(Stored data entries)

╔══

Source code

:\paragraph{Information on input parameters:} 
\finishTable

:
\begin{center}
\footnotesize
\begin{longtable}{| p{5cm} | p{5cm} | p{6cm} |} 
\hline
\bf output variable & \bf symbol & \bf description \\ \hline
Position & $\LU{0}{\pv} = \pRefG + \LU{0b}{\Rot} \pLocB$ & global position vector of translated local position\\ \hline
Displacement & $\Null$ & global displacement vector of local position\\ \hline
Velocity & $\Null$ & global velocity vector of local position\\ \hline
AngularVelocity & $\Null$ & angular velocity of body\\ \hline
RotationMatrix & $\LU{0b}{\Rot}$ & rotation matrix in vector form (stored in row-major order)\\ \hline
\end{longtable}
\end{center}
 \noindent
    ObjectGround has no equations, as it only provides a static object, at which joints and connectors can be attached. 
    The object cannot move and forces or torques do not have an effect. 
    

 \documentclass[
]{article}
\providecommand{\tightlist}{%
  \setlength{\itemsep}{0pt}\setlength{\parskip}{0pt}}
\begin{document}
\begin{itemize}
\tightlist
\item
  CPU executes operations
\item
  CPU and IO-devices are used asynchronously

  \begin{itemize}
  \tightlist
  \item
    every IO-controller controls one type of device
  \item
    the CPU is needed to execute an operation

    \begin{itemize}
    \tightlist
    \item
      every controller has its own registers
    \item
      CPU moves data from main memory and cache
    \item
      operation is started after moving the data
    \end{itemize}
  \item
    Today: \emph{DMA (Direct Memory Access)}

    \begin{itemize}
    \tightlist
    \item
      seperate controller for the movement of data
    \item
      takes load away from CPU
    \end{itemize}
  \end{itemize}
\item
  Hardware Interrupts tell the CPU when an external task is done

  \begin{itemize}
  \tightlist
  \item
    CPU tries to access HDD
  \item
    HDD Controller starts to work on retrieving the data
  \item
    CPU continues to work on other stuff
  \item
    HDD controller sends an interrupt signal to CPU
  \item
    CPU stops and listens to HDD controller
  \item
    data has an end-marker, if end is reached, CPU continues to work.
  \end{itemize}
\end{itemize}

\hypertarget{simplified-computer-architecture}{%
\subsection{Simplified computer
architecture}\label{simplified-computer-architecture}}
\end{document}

╚══

### About this exercise
For every line above that holds the string "begin", add one to a count; give that count alone.

### Response to this task
8